The Kids In Need Foundation is an American national 501(c)(3) charity that believes every child in America should have equal opportunity and access to a quality education. By partnering with teachers and students in under-resourced schools, Kids In Need Foundation provides the supplies and resources needed for teachers to teach and learners to learn.

== Programs ==

=== Second Responder ===
The Second Responder program operates during the recovery period following the devastation, once the critical necessities of food, shelter, and medical aid are in place.

=== School Ready Supplies ===
KINF partners with corporations and philanthropic organizations throughout the country to provide completely assembled school supply backpacks to students who otherwise would have to do without the basic tools for learning.

=== Supply A Teacher ===
KINF's Supply A Teacher program seeks to remove the burden of having to provide necessary resources from teachers in underserved schools. Every teacher supported through the program receives two boxes of items they need to fuel a full semester of active learning. Donors can fund a teacher, school, or entire school district they'd like to support.

=== Teacher Resource Center ===
The nonprofit has a teacher resource center, which as of 2025, serves 15,000 educators in Minnesota. The center has resources and supplies for teachers to use in their classrooms and is sponsored in part by the Minnesota Vikings and Pepsi. Teachers at schools where more than 50% of students qualify for free and reduced lunch are able to come to the center quarterly to get free supplies. The center was previously located in Roseville, Minnesota, however, in July 2025, the organization expanded to a 74,000-square-foot facility in Little Canada, Minnesota. In 2026, the foundation gifted $1 million worth of supplies to teachers.

== National Network of Resource Centers (2020) ==
KINF partners with 42 organizations across the country to help distribute much-needed school supplies to students who would otherwise go without.

These organizations focus on schools with high percentages of students enrolled in the federal free and reduced lunch program.

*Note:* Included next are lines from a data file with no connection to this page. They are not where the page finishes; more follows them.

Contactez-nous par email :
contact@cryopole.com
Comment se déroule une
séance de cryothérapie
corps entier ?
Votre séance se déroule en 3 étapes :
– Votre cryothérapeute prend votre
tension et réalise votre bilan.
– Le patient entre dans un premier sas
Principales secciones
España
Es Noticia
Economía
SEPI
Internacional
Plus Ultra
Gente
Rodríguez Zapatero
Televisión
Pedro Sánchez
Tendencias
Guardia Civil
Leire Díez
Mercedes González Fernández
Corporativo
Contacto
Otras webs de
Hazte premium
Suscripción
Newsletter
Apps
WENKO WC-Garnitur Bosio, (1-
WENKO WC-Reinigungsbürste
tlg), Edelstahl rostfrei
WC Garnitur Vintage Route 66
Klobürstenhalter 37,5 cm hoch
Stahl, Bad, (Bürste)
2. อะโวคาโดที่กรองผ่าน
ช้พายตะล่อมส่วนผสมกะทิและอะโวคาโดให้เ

With the generous support of donors, sponsors, and national product partners, KINF supplies them with the basic tools needed to learn and succeed in school.

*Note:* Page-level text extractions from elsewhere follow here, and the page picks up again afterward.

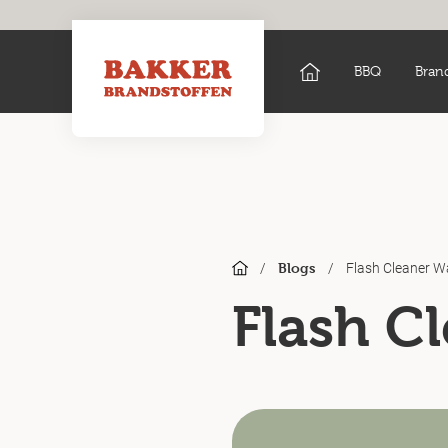
BBQ
Bran
/
/
Flash Cleaner W
Blogs
Flash C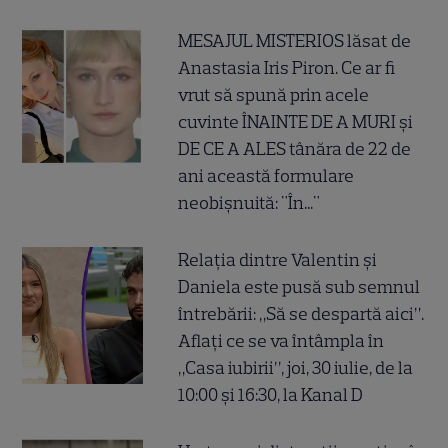
MESAJUL MISTERIOS lăsat de
Anastasia Iris Piron. Ce ar fi
vrut să spună prin acele
cuvinte ÎNAINTE DE A MURI și
DE CE A ALES tânăra de 22 de
ani această formulare
neobișnuită: "În..."
Relația dintre Valentin și
Daniela este pusă sub semnul
întrebării: „Să se despartă aici”.
Aflați ce se va întâmpla în
„Casa iubirii”, joi, 30 iulie, de la
10:00 și 16:30, la Kanal D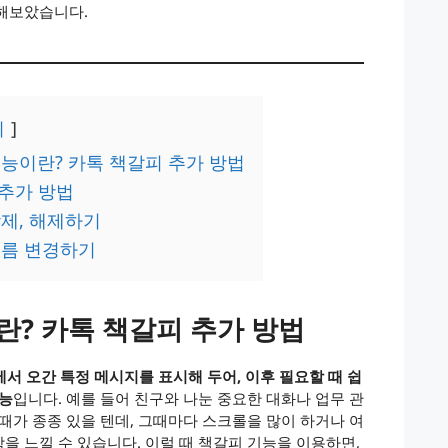
리해보았습니다.
기
능이란? 카톡 책갈피 추가 방법
 추가 방법
제, 해제하기
이름 변경하기
란? 카톡 책갈피 추가 방법
서 오간 특정 메시지를 표시해 두어, 이후 필요할 때 쉽
기능
입니다. 예를 들어 친구와 나눈 중요한 대화나 업무 관
때가 종종 있을 텐데, 그때마다 스크롤을 많이 하거나 여
을 느낄 수 있습니다. 이럴 때 책갈피 기능을 이용하면,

- A Gift For Teaching – Orlando, Fla.
- Atlanta Kids In Need Resource Center/Empty Stocking Fund – Atlanta, Ga.
- Back To School Teachers' Store – Muncie, Ind.
- Classroom Central – Charlotte, N.C.
- Cleveland Kids In Need Resource Center – Cleveland, Ohio
- Crayons to Classrooms – Dayton, Ohio
- Crayons to Computers – Cincinnati, Ohio
- Equipped 2 Teach – Utica, N.Y.
- Kids In Need Foundation Resource Center – Minneapolis, Minn.
- Kids In Need Teacher Resource Center- Roseville, Minneapolis
- KidSmart - Tools For Learning – St. Louis, Mo.
- LP Pencil Box – Nashville, Tenn.
- North Texas Teacher Resource Center – Dallas, Texas
- Ocean Bank Center for Educational Materials – Miami, Fla.
- Pencils and Paper – Rochester, N.Y.
- Project Teacher – Wichita, Kan.
- Red Apple Supplies – West Palm Beach, Fla.
- Ruth's Reusable Resources – Portland, Maine
- School Tools – A Project of the Food Bank RGV – McAllen, Texas
- Schoolhouse Supplies – Portland, Ore.
- Schools Tools Inland Empire United Way – Rancho Cucamonga, Calif.
- Schools Tools- SE Texas Food Bank – Beaumont, Texas
- Supply Zone for Teachers – Brevard County, Fla.
- Teacher EXCHANGE – Las Vegas, Nev.
- Teacher Resource Center – Appalachia, W.V.
- Teacher Resource Center – Bronx, N.Y.
- Teacher Resource Center – Fife, Wash.
- Teacher Resource Center Chicago – Chicago, Ill.
- Teacher Resource Center Hartford – Hartford, Conn.
- Teacher Resource Center of the North Bay – Napa, Calif.
- Teachers Aid – Houston Food Bank – Houston, Texas
- Teacher's Harvest – Valdosta, Ga.
- Teachers' Supply Closet – Charleston, S.C.
- Teachers' Treasures – Indianapolis, Ind.
- Teaching Tools Resource Center – Tampa, Fla.
- The CORE Store - Plano, Texas
- The Education Partnership – Pittsburgh, Pa
- The Pencil Box – Tulsa, Okla.
- The Teacher's Desk – Buffalo, N.Y.
- Tools 4 Teaching – Ocala, Fla.
- Tools for Schools Broward – Fort Lauderdale, Fla.
- Tools for Schools St. Lucie – Fort Pierce, Fla.
- Treasures 4 Teachers – Phoenix, Ariz.